Saturday, June 30, 2012

Killer of Chickens


I woke up this morning knowing that it wouldn't turn out to be like any other day at work. I had been anticipating the range of emotions I would feel as I prepared to process the first batch of broilers on the farm. I wasn't quite sure whether I would be nervous, nauseated, focused or seemingly desensitized to the thought of ending an animal's life.

The anticipation began the previous morning when I fed the nine-week-old chickens a final time. With just enough grain to last until the late afternoon, their intestines would empty out and minimize contamination before the butchering would take place. I couldn't help but wonder if they knew that it would be the last meal they would ever have.

Hours later, when the moment finally arrived, I was focused and fully alert, hoping to avoid a mistake that would prolong the chicken's suffering. Tucked inside a stainless-steel cone, I gripped the broiler's head with my left hand, plucking away the feathers on the side of its neck. Picking up a knife from the ground, I prepared to make a swift cut with the end of the sharpened blade. But my grip on the knife's handle was looser than it should have been. It was the kind of mistake I was trying to avoid. I slit both sides of its neck, attempting to keep its windpipe intact. My cuts weren't deep enough. I slid the blade through each side once more and blood began flowing down my arm. The warmth surprised me. I released my grip and the chicken was instantly dead. A few seconds later, its body began to violently convulse, spraying blood across my face, dripping down from my lip. Manure particles shot up from inside the cone.

The lifeless chicken made its way to the scalder, a boiling cauldron of water precisely heated to 145 degrees, and on to the plucker before it landed on a stainless steel table for evisceration. After watching a few demonstrations, I continued the process of cutting off the chicken's head and oil glands, and separating the neck and feet for later use. It brought memories of my mom in the kitchen, who taught me to cut up a whole chicken to use in a number of Filipino dishes.

Turning the chicken on its back, I proceeded to make a midline cut into the abdomen, inserting my hand into the opening and detaching membranes attached to the bundle of organs.

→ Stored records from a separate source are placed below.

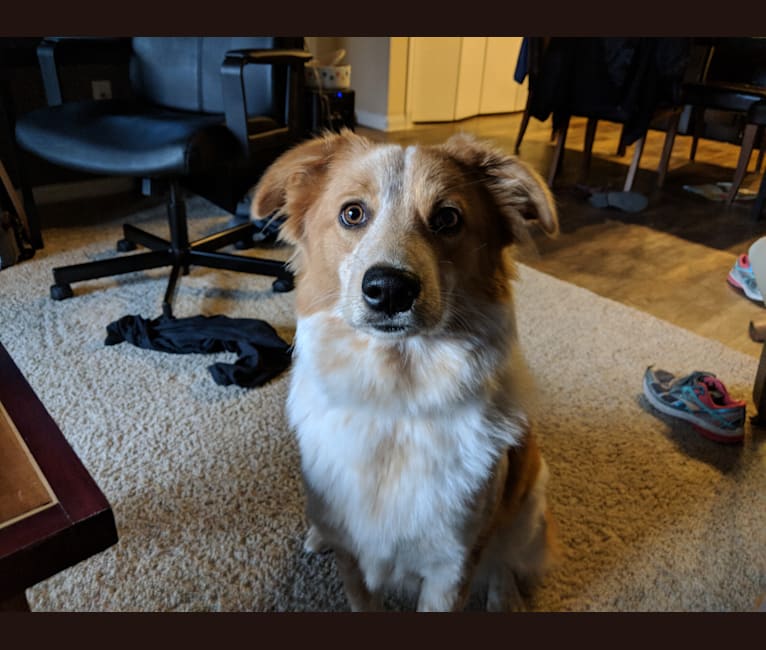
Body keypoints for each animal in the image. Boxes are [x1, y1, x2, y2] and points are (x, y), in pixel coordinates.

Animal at [255, 130, 560, 608]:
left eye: (447, 218)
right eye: (352, 213)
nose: (389, 289)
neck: (395, 400)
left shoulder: (451, 567)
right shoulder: (353, 560)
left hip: (531, 502)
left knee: (506, 557)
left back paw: (505, 598)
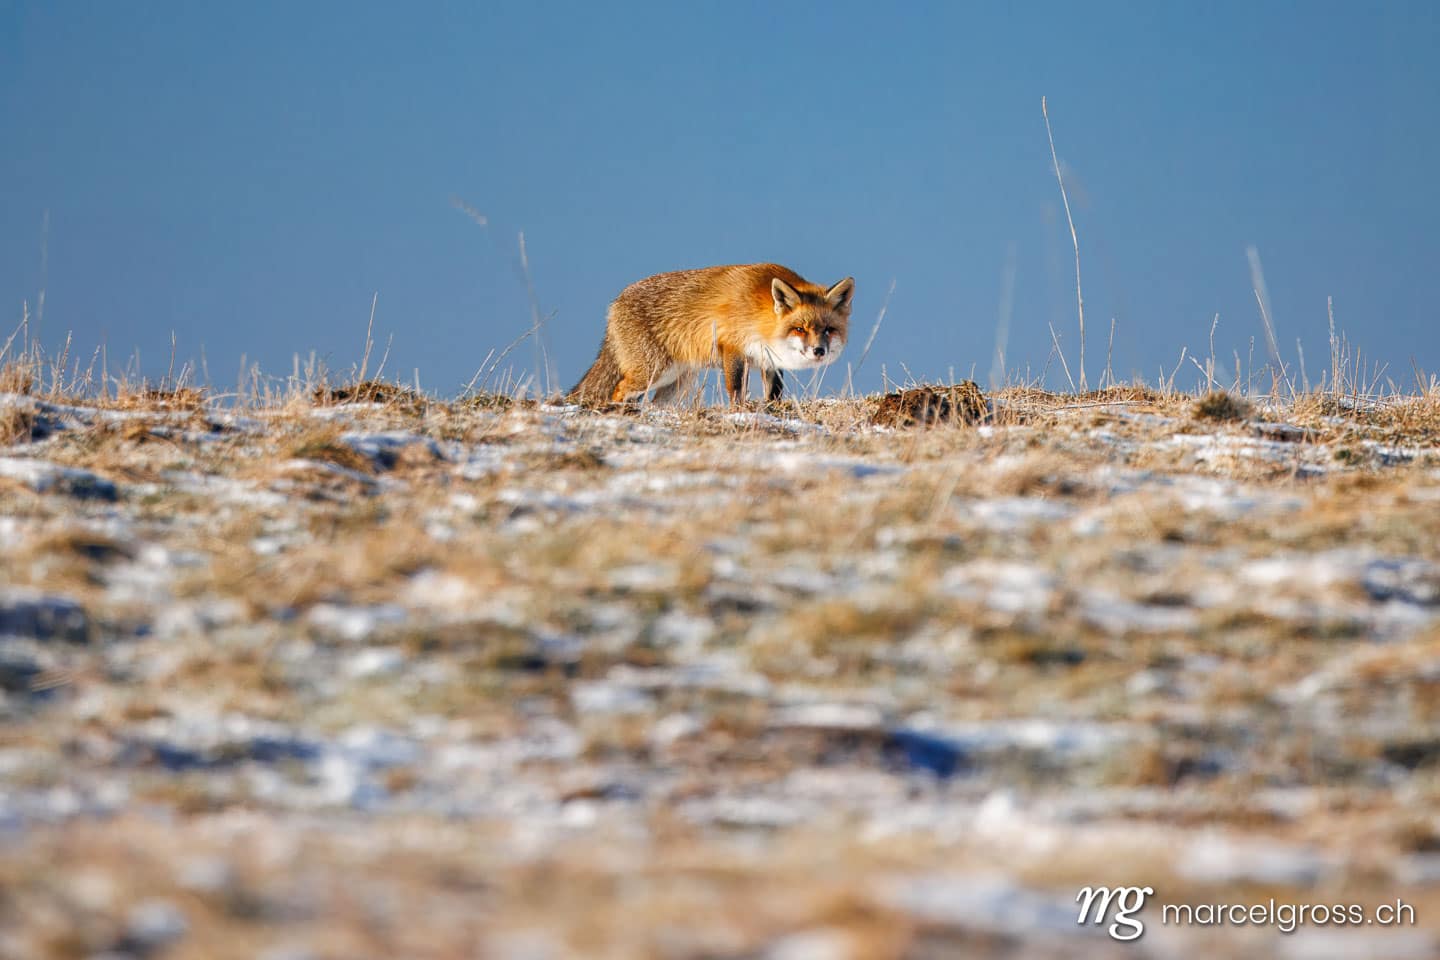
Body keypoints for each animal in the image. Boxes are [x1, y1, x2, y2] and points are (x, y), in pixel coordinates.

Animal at [567, 264, 854, 406]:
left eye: (828, 330)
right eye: (800, 329)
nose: (819, 351)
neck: (760, 315)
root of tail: (614, 304)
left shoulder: (768, 360)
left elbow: (773, 393)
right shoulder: (733, 348)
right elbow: (736, 389)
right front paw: (739, 413)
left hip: (677, 382)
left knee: (654, 404)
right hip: (652, 372)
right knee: (619, 389)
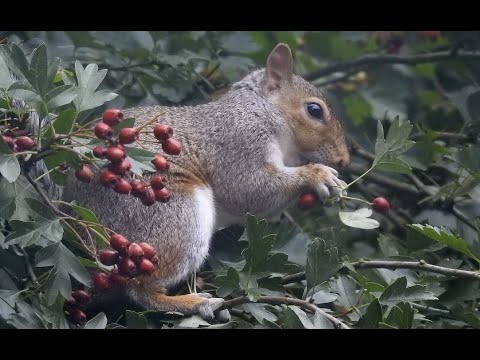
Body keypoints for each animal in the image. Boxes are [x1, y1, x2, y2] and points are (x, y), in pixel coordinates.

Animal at [62, 43, 350, 320]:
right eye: (314, 110)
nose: (344, 159)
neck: (262, 110)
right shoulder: (239, 141)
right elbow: (247, 189)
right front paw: (318, 175)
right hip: (172, 214)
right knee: (140, 291)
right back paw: (194, 303)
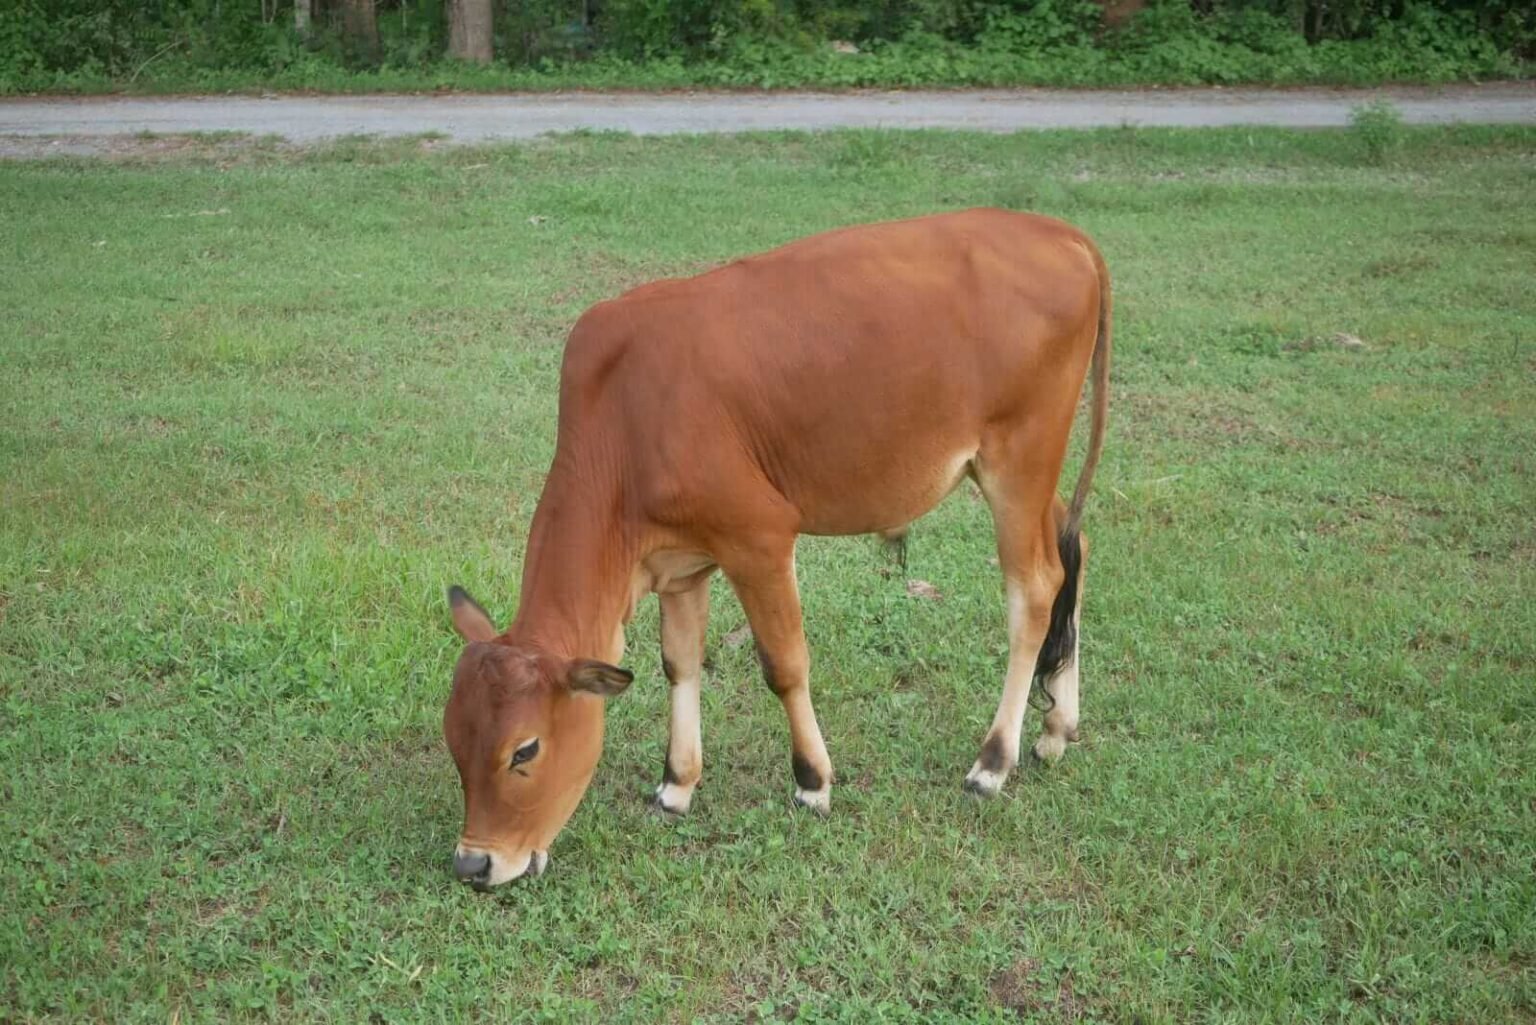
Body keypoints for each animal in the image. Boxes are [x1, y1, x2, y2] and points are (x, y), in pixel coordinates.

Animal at [442, 208, 1110, 889]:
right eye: (455, 742)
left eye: (524, 749)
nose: (474, 863)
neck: (623, 419)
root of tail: (1058, 232)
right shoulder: (681, 566)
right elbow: (680, 663)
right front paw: (676, 784)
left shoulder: (758, 540)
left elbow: (784, 665)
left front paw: (812, 782)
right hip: (1026, 477)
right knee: (1073, 549)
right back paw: (1058, 726)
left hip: (1018, 462)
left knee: (1035, 590)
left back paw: (993, 762)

Scooped into my fist, I gently pulled them out, attached in one piece. I separated the giblets, heart and liver, and discarded the rest. I scraped away the lungs and other remnants,  rinsed the chicken and let the body cool off in a tub of iced water. It was finally ready to be packaged and sold within a few hours for $4.25 per pound.

The entrails and blood, attracting flies outside the processing shed, were gathered into buckets to be fed to the pigs. Reflecting back on the moment of ending the chicken's life, I was reminded of Michael Pollan in The Omnivore's Dilemma, where he too had a similar experience at Polyface Farm in Virginia. With a knife in hand, however, Pollan couldn't bring himself to make eye contact with the chicken he was about to kill. He wrote:
“It seemed to me not too much to ask of a meat eater… that at least once in his life he take some direct responsibility for the killing on which his meat-eating depends.”
I believe that the majority of Americans don't know, or rather, don't care about where their meat comes from. Meat has been a crucial portion of the Western diet, but I feel that it can't be fully appreciated and prized as it ought to be. To have raised a chicken from its infancy to its juvenile stage, and to have killed it to serve on the dinner table -- its life means so much more. I plan to savor and appreciate the flavor imparted with each bite, and I'll know that it would turn out to be the most delicious chicken I ever tasted.